City Council approved a special event permit for the November 2, 8:00 a.m-3:00 p.m. Fun in the Sun Classic Car Cruise. The collector-car cruise event occurs on Main Street from Hillside Drive to Ocean Boulevard.
City Council passed second (final) reading of an ordinance rezoning 145 acres of land located off Champions Boulevard/Long Bay Road from General Commercial (GC), Business Commercial (BC) and Highway Commercial (HC) to Mid-Rise Multifamily Residential (R-2A).
City Council approved second reading of an ordinance amending the Master Development Agreement between the City and SLF IV/SBI Sandridge, LLC, Et Al. The amendment is associated with the city’s decision to acquire about 96 acres from the Sandridge Group for expansion of the North Myrtle Beach Park & Sports Complex and facilitates resolution of a lawsuit between the City and Sandridge regarding the extension of Champions Boulevard.
City Council passed second reading of an ordinance adjusting the FY 2020 Budget (July 1-June 30) to include the purchase of 96 acres from the Sandridge Group at a price of $4,250,000 for expansion of the North Myrtle Beach Park & Sports Complex. The city’s property tax rate remains the same. The city will take out a short-term loan to purchase the land and will discuss construction of the expanded playing fields and other facilities as part of FY 2021 Budget discussions.
City Council passed second reading of an ordinance updating Chapter 20, Storm Water Management and Erosion Control, of the City Code to conform to recent updates to state and federal storm water permits.
City Council passed second reading of an ordinance amending Chapter 20, Land Development Regulations of the City Code. The amended ordinance creates special provisions regarding fire safety for development within the city, including mandating Storz connectors for fire hydrants; specifying that the maximum spacing between hydrants, measured along the roadway, is 600 feet in residential development and 500 feet in nonresidential development; and specifying turnaround standards for dead-ends greater than 150 feet in length.

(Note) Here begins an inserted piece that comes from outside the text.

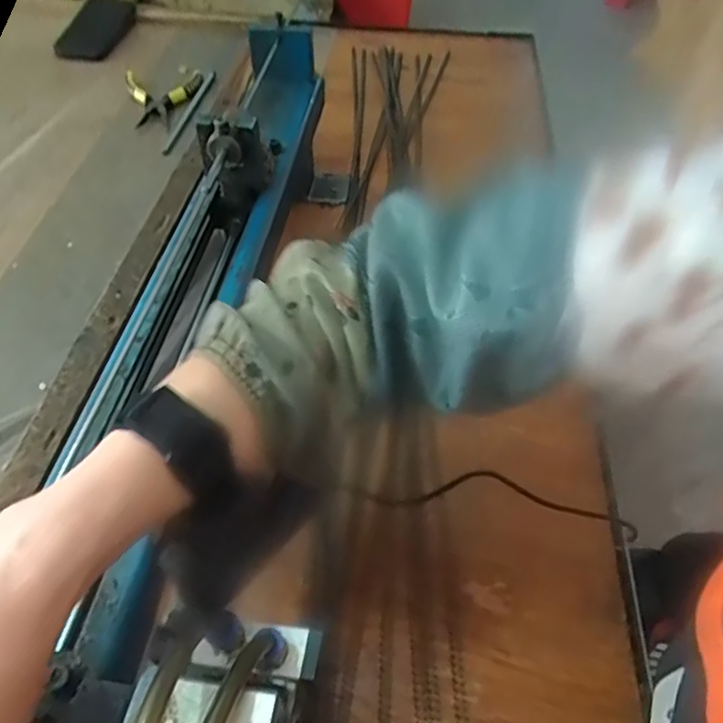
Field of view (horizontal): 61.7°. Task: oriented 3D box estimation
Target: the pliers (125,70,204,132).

City Council passed second reading of an ordinance amending the Avista Resort Planned Development District (PDD) by removing a proposed retail building and plaza from the PDD and replacing them with expanded Avista Resort employee parking.
City Council passed second reading of an ordinance amending Chapter 4, Animals and Fowl, of the City Code. The amended ordinance prohibits leaving an animal in any unattended motor vehicle under circumstances that could cause suffering, disability or death to an animal. It also places parameters on the manner, conditions and type of tether used to restrict the motion of a dog. The ordinance prohibits the sale of dogs and cats at a pet shop but allows a pet shop to make space available to an animal shelter or animal rescue organization to offer to the public dogs and cats for adoption.